Consequently, it is expected that by the end of the current year, the budget deficit will stand at 2.7 per cent, while GDP will grow by 1.1 per cent. Erste claim this is a "systematic improvement in the fiscal balance since 2010" and those in the property market will no doubt heave a sigh of relief: A stable economy is integral to stimulating real estate activity.
Nevertheless, to ensure the economy continues its upward momentum, fiscal consolidation must continue. This will be helped by the country's new agreement with the International Monetary Fund, the European Union and the World Bank.

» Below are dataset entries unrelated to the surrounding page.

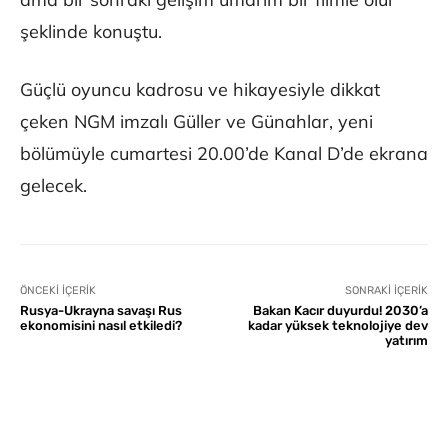
şeklinde konuştu.
Güçlü oyuncu kadrosu ve hikayesiyle dikkat
çeken NGM imzalı Güller ve Günahlar, yeni
bölümüyle cumartesi 20.00’de Kanal D’de ekrana
gelecek.
ÖNCEKI İÇERIK
SONRAKI İÇERIK
Rusya-Ukrayna savaşı Rus
Bakan Kacır duyurdu! 2030’a
ekonomisini nasıl etkiledi?
kadar yüksek teknolojiye dev
yatırım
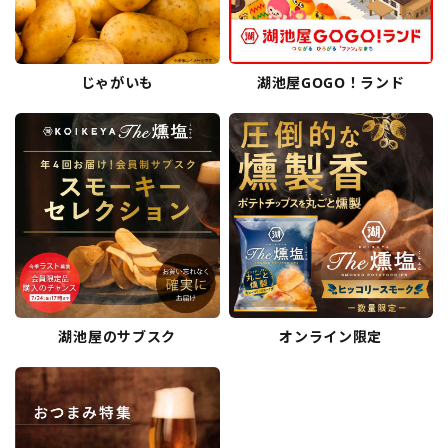
じゃがいも
湖池屋GOGO！ランド
湖池屋のサブスク
オンライン限定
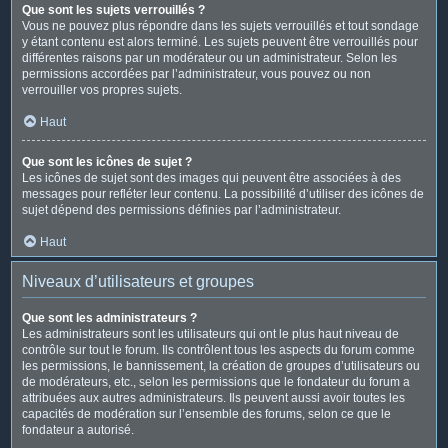
Que sont les sujets verrouillés ?
Vous ne pouvez plus répondre dans les sujets verrouillés et tout sondage
y étant contenu est alors terminé. Les sujets peuvent être verrouillés pour
différentes raisons par un modérateur ou un administrateur. Selon les
permissions accordées par l’administrateur, vous pouvez ou non
verrouiller vos propres sujets.
Haut
Que sont les icônes de sujet ?
Les icônes de sujet sont des images qui peuvent être associées à des
messages pour refléter leur contenu. La possibilité d’utiliser des icônes de
sujet dépend des permissions définies par l’administrateur.
Haut
Niveaux d’utilisateurs et groupes
Que sont les administrateurs ?
Les administrateurs sont les utilisateurs qui ont le plus haut niveau de
contrôle sur tout le forum. Ils contrôlent tous les aspects du forum comme
les permissions, le bannissement, la création de groupes d’utilisateurs ou
de modérateurs, etc., selon les permissions que le fondateur du forum a
attribuées aux autres administrateurs. Ils peuvent aussi avoir toutes les
capacités de modération sur l’ensemble des forums, selon ce que le
fondateur a autorisé.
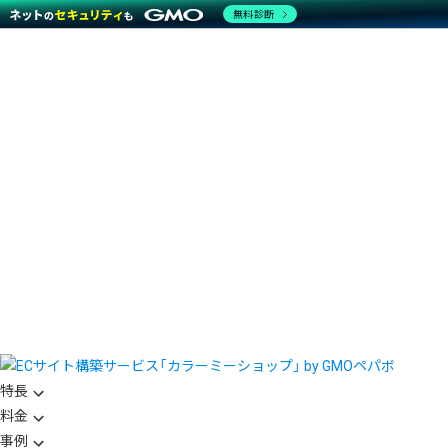
無料診断
特長
料金
事例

The document is expected to be signed in April for another one or two years and has been agreed in principle by the president, the ruling coalition and the Central Bank.

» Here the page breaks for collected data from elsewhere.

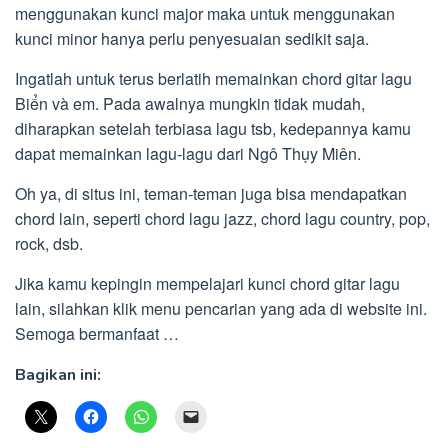
menggunakan kunci major maka untuk menggunakan
kunci minor hanya perlu penyesuaian sedikit saja.
Ingatlah untuk terus berlatih memainkan chord gitar lagu
Biển và em. Pada awalnya mungkin tidak mudah,
diharapkan setelah terbiasa lagu tsb, kedepannya kamu
dapat memainkan lagu-lagu dari Ngô Thụy Miên.
Oh ya, di situs ini, teman-teman juga bisa mendapatkan
chord lain, seperti chord lagu jazz, chord lagu country, pop,
rock, dsb.
Jika kamu kepingin mempelajari kunci chord gitar lagu
lain, silahkan klik menu pencarian yang ada di website ini.
Semoga bermanfaat …
Bagikan ini:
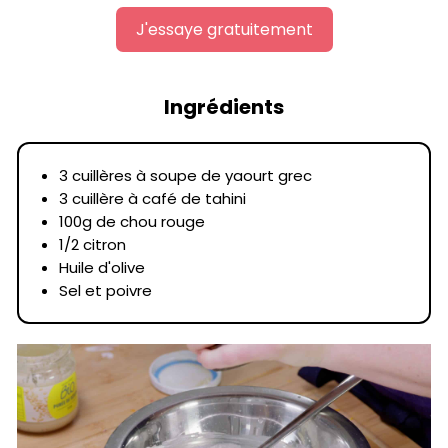
J'essaye gratuitement
Ingrédients
3 cuillères à soupe de yaourt grec
3 cuillère à café de tahini
100g de chou rouge
1/2 citron
Huile d'olive
Sel et poivre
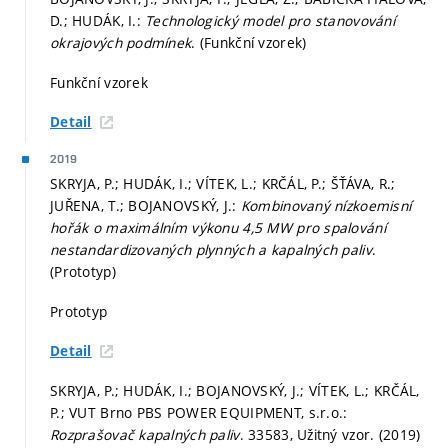
D.; HUDÁK, I.:
Technologický model pro stanovování
okrajových podmínek
. (Funkční vzorek)
Funkční vzorek
Detail
2019
SKRYJA, P.; HUDÁK, I.; VÍTEK, L.; KRČÁL, P.; ŠŤÁVA, R.;
JUŘENA, T.; BOJANOVSKÝ, J.:
Kombinovaný nízkoemisní
hořák o maximálním výkonu 4,5 MW pro spalování
nestandardizovaných plynných a kapalných paliv
.
(Prototyp)
Prototyp
Detail
SKRYJA, P.; HUDÁK, I.; BOJANOVSKÝ, J.; VÍTEK, L.; KRČÁL,
P.; VUT Brno PBS POWER EQUIPMENT, s.r.o.:
Rozprašovač kapalných paliv
. 33583, Užitný vzor. (2019)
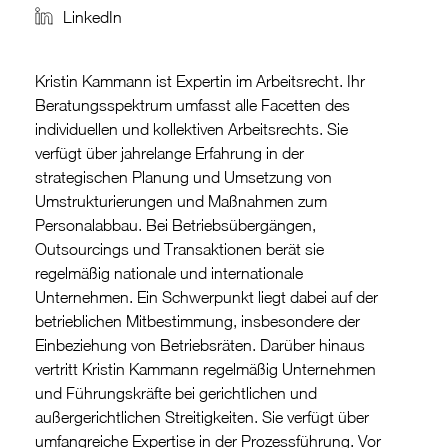
LinkedIn
Kristin Kammann ist Expertin im Arbeitsrecht. Ihr
Beratungsspektrum umfasst alle Facetten des
individuellen und kollektiven Arbeitsrechts. Sie
verfügt über jahrelange Erfahrung in der
strategischen Planung und Umsetzung von
Umstrukturierungen und Maßnahmen zum
Personalabbau. Bei Betriebsübergängen,
Outsourcings und Transaktionen berät sie
regelmäßig nationale und internationale
Unternehmen. Ein Schwerpunkt liegt dabei auf der
betrieblichen Mitbestimmung, insbesondere der
Einbeziehung von Betriebsräten. Darüber hinaus
vertritt Kristin Kammann regelmäßig Unternehmen
und Führungskräfte bei gerichtlichen und
außergerichtlichen Streitigkeiten. Sie verfügt über
umfangreiche Expertise in der Prozessführung. Vor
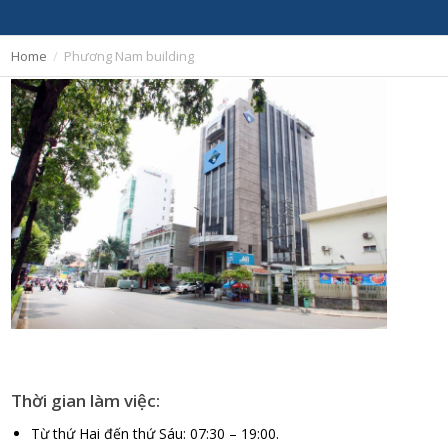
Home
Phương Nam building
Thời gian làm việc:
Từ thứ Hai đến thứ Sáu: 07:30 – 19:00.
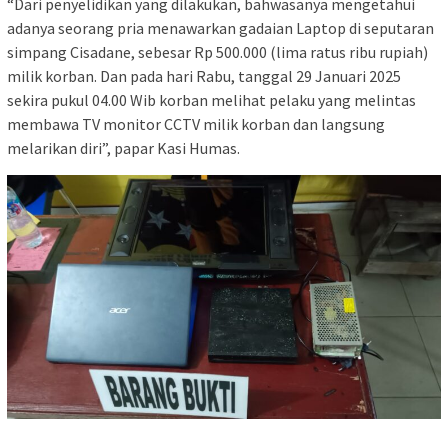
“Dari penyelidikan yang dilakukan, bahwasanya mengetahui
adanya seorang pria menawarkan gadaian Laptop di seputaran
simpang Cisadane, sebesar Rp 500.000 (lima ratus ribu rupiah)
milik korban. Dan pada hari Rabu, tanggal 29 Januari 2025
sekira pukul 04.00 Wib korban melihat pelaku yang melintas
membawa TV monitor CCTV milik korban dan langsung
melarikan diri”, papar Kasi Humas.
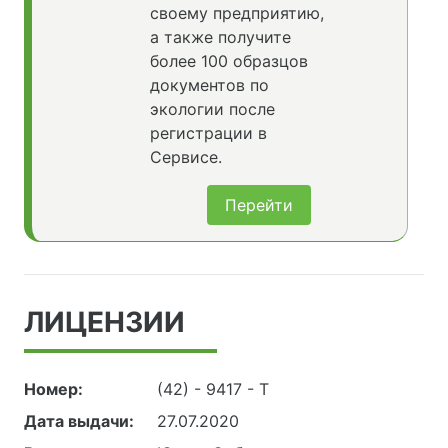
своему предприятию,
а также получите
более 100 образцов
документов по
экологии после
регистрации в
Сервисе.
Перейти
ЛИЦЕНЗИИ
Номер:
(42) - 9417 - Т
Дата выдачи:
27.07.2020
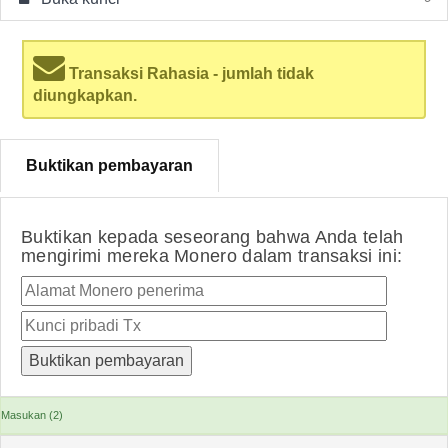
Transaksi Rahasia - jumlah tidak
diungkapkan.
Buktikan pembayaran
Buktikan kepada seseorang bahwa Anda telah
mengirimi mereka Monero dalam transaksi ini:
Masukan (2)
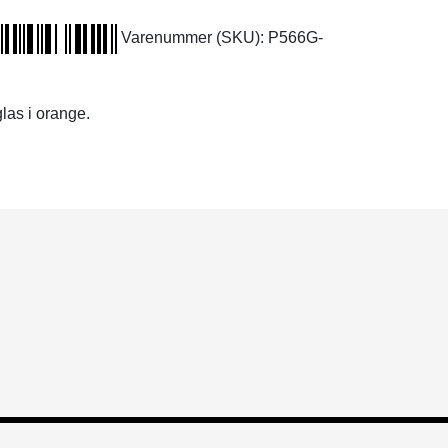
Varenummer (SKU):
P566G-
glas i orange.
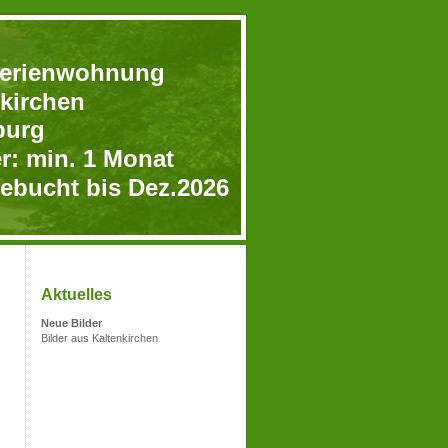
Ferienwohnung
nkirchen
burg
r: min. 1 Monat
gebucht bis Dez.2026
Aktuelles
Neue Bilder
Bilder aus Kaltenkirchen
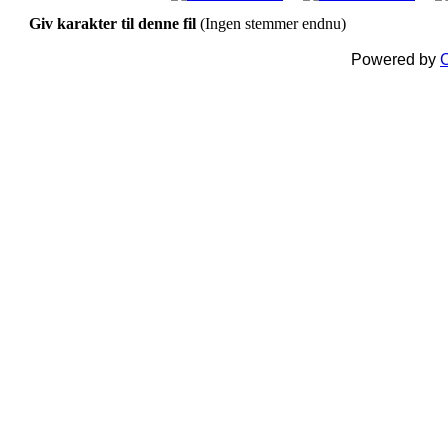
Giv karakter til denne fil
(Ingen stemmer endnu)
Powered by
C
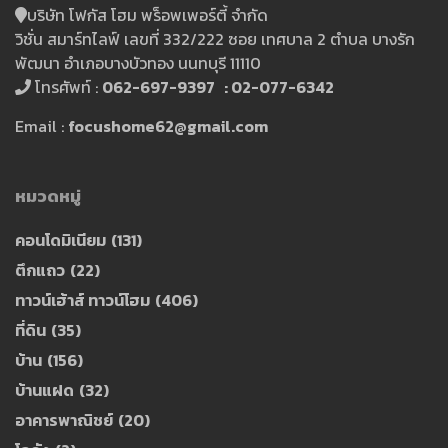
บริษัท โฟกัส โฮม พร็อพเพอร์ตี้ จำกัด
วิชั่น สมาร์ทไลฟ์ เลขที่ 332/222 ซอย เทศบาล 2 ตำบล บางรัก
พัฒนา อำเภอบางบัวทอง นนทบุรี 11110
โทรศัพท์ :
062-697-9397 : 02-077-6342
Email :
focushome62@gmail.com
หมวดหมู่
คอนโดมิเนียม
(131)
ตึกแถว
(22)
ทาวน์เฮ้าส์ ทาวน์โฮม
(406)
ที่ดิน
(35)
บ้าน
(156)
บ้านแฝด
(32)
อาคารพาณิชย์
(20)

Monetary policy easing and real economy improvement is, however, viewed as unlikely in the immediate future, thanks to depreciation pressures, lack of purchasing power in households, and non-performing loans in the banking sector. This means that despite growth improvements, "the Romanian economy will still be trailing behind its potential in 2013," according to Ernst. Therefore, house prices are unlikely to return to pre-recession highs any time soon.
The Global Property Guide reported in September that Romania's real estate market would remain in the doldrums throughout 2012, with the average selling price of apartments in the country falling by 6.21 per cent during the year to August last year. Nonetheless, signs of economic improvement are still good news for the country and once stability returns, property activity is likely to pick up once again.